**Data provided:**
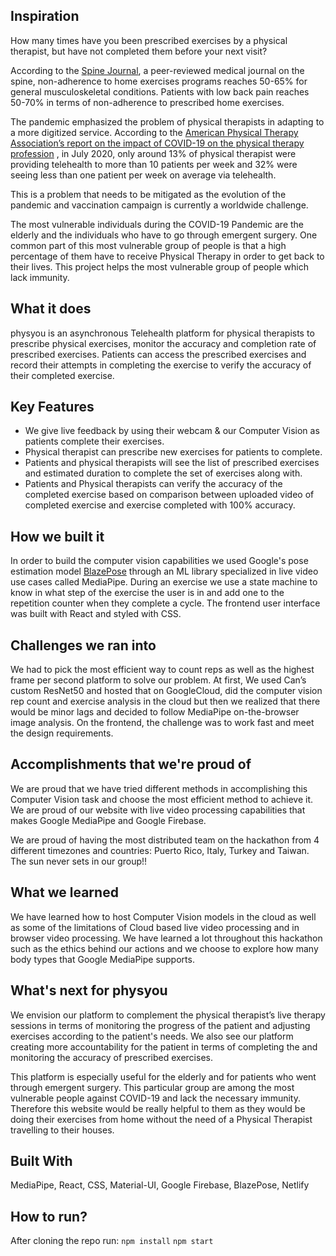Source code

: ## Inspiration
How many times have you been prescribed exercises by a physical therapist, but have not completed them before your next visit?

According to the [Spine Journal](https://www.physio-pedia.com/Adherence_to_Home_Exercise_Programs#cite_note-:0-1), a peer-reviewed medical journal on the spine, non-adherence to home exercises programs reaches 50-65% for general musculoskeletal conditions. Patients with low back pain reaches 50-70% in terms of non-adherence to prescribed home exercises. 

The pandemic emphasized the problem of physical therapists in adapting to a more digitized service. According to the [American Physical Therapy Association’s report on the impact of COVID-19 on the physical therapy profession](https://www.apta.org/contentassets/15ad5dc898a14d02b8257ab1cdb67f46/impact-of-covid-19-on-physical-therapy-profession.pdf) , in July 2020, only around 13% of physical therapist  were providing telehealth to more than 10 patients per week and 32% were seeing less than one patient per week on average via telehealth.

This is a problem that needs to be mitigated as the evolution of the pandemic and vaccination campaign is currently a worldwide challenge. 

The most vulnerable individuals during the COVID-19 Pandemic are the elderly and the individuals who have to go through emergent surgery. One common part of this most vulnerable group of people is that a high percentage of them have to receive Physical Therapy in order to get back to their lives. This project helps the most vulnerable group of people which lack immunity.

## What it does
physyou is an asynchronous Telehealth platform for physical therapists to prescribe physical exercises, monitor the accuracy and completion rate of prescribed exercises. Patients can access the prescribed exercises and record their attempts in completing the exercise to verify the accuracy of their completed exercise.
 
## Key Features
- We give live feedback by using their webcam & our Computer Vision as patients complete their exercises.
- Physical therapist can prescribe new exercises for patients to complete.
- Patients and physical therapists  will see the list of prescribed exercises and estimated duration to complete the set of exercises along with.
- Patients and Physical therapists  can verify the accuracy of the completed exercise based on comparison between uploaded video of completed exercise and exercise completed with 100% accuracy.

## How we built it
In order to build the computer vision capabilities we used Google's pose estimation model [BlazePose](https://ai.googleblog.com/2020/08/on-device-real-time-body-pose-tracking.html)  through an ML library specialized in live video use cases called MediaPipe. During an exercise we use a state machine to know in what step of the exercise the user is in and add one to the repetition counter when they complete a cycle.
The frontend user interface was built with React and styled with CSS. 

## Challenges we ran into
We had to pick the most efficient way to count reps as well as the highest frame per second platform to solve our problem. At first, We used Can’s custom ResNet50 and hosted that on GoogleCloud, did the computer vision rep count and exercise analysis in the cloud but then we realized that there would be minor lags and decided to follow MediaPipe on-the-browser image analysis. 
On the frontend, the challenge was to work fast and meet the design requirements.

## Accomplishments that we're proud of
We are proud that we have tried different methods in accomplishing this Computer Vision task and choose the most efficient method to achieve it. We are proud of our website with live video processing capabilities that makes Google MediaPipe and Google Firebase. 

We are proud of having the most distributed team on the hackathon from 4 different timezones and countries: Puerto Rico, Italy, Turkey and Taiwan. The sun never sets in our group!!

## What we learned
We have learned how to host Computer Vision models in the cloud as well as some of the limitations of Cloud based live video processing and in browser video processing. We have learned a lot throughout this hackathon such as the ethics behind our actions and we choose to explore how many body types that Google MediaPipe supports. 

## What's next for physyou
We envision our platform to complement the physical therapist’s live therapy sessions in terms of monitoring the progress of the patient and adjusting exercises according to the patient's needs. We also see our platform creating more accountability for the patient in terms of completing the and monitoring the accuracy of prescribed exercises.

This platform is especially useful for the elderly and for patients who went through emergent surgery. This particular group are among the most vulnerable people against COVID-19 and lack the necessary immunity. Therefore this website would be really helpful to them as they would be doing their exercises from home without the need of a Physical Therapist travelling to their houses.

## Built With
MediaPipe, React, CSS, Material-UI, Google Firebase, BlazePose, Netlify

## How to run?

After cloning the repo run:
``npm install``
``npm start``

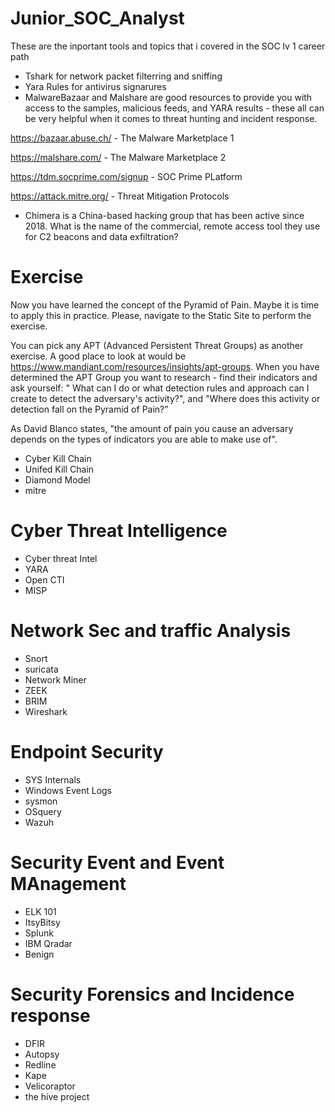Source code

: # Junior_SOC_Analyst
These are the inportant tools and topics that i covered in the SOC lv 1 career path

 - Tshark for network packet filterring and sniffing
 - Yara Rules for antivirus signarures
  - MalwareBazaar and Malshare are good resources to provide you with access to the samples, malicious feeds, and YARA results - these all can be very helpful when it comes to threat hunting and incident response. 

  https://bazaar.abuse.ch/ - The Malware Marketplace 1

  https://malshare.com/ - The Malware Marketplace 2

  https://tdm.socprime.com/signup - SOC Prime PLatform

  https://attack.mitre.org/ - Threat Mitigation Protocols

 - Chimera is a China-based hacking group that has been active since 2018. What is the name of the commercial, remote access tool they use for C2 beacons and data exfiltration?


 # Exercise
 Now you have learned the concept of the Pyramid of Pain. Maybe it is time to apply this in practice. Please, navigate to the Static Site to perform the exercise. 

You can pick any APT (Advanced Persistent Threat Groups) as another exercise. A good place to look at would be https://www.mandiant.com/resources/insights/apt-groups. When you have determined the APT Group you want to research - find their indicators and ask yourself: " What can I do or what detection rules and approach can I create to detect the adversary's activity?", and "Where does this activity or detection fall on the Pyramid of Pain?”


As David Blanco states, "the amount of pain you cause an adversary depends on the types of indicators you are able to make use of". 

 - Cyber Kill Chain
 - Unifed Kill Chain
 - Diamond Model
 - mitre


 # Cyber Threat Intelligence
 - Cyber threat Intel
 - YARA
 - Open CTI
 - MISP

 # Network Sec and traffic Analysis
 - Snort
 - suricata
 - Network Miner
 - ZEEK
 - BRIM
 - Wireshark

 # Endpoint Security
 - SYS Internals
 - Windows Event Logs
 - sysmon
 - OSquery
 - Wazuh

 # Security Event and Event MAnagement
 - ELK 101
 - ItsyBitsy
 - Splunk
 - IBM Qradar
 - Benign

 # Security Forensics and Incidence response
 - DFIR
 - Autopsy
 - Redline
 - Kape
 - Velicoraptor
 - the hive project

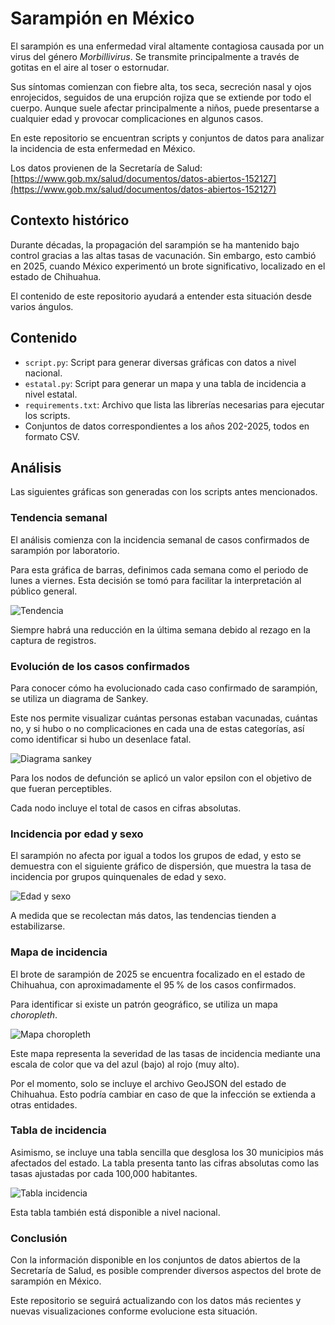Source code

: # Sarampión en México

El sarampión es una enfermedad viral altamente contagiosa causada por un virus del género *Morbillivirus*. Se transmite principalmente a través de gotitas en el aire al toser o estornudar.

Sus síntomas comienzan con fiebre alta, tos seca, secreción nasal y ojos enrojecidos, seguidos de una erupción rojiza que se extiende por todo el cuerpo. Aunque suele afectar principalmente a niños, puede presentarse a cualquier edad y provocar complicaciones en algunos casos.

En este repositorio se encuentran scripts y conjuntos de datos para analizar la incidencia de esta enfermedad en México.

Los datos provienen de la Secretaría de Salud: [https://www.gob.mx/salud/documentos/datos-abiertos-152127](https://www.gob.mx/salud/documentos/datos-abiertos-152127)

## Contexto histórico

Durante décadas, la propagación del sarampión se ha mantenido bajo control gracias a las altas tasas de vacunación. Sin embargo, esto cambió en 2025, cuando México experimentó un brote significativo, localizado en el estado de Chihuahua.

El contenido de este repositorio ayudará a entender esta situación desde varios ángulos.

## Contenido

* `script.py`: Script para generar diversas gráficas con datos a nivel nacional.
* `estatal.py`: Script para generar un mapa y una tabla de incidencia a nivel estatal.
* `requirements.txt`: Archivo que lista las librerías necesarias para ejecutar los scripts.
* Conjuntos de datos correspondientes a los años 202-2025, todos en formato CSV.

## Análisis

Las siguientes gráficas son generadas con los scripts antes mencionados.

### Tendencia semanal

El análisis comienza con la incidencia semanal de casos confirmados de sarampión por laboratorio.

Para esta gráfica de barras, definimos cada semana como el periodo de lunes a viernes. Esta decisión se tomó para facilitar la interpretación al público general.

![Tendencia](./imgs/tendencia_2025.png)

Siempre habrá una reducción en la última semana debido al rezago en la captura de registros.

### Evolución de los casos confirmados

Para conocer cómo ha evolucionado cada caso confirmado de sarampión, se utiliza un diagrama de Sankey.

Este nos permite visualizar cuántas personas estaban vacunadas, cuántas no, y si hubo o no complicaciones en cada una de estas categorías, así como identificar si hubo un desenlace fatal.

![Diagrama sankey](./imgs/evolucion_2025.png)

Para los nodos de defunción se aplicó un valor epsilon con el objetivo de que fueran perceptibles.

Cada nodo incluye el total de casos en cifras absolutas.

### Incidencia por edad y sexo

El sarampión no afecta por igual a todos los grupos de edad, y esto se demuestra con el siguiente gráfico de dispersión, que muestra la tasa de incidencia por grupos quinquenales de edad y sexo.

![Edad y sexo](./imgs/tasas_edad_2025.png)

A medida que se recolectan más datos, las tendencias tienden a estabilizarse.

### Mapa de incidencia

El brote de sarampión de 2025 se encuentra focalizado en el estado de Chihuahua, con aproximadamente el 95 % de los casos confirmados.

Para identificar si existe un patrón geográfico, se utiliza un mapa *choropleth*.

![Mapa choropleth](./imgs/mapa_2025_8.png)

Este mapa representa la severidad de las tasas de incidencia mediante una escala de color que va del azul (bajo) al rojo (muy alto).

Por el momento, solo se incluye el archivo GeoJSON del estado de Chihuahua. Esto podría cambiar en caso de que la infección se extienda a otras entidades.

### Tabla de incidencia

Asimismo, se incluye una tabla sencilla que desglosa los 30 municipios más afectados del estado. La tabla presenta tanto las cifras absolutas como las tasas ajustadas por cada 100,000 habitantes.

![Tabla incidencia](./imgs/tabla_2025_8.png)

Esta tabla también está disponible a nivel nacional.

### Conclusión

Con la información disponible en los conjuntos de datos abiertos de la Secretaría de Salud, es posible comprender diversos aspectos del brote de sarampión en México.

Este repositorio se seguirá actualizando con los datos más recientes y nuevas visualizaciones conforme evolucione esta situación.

**Your objective:** Your reply should hold nothing but the lines above, from the one containing "- Cyber threat Intel" to the one containing "El análisis comienza", reproduced exactly minus the pictures.

**Final answer:**
 - Cyber threat Intel
 - YARA
 - Open CTI
 - MISP

 # Network Sec and traffic Analysis
 - Snort
 - suricata
 - Network Miner
 - ZEEK
 - BRIM
 - Wireshark

 # Endpoint Security
 - SYS Internals
 - Windows Event Logs
 - sysmon
 - OSquery
 - Wazuh

 # Security Event and Event MAnagement
 - ELK 101
 - ItsyBitsy
 - Splunk
 - IBM Qradar
 - Benign

 # Security Forensics and Incidence response
 - DFIR
 - Autopsy
 - Redline
 - Kape
 - Velicoraptor
 - the hive project

Source code

: # Sarampión en México

El sarampión es una enfermedad viral altamente contagiosa causada por un virus del género *Morbillivirus*. Se transmite principalmente a través de gotitas en el aire al toser o estornudar.

Sus síntomas comienzan con fiebre alta, tos seca, secreción nasal y ojos enrojecidos, seguidos de una erupción rojiza que se extiende por todo el cuerpo. Aunque suele afectar principalmente a niños, puede presentarse a cualquier edad y provocar complicaciones en algunos casos.

En este repositorio se encuentran scripts y conjuntos de datos para analizar la incidencia de esta enfermedad en México.

Los datos provienen de la Secretaría de Salud: [https://www.gob.mx/salud/documentos/datos-abiertos-152127](https://www.gob.mx/salud/documentos/datos-abiertos-152127)

## Contexto histórico

Durante décadas, la propagación del sarampión se ha mantenido bajo control gracias a las altas tasas de vacunación. Sin embargo, esto cambió en 2025, cuando México experimentó un brote significativo, localizado en el estado de Chihuahua.

El contenido de este repositorio ayudará a entender esta situación desde varios ángulos.

## Contenido

* `script.py`: Script para generar diversas gráficas con datos a nivel nacional.
* `estatal.py`: Script para generar un mapa y una tabla de incidencia a nivel estatal.
* `requirements.txt`: Archivo que lista las librerías necesarias para ejecutar los scripts.
* Conjuntos de datos correspondientes a los años 202-2025, todos en formato CSV.

## Análisis

Las siguientes gráficas son generadas con los scripts antes mencionados.

### Tendencia semanal

El análisis comienza con la incidencia semanal de casos confirmados de sarampión por laboratorio.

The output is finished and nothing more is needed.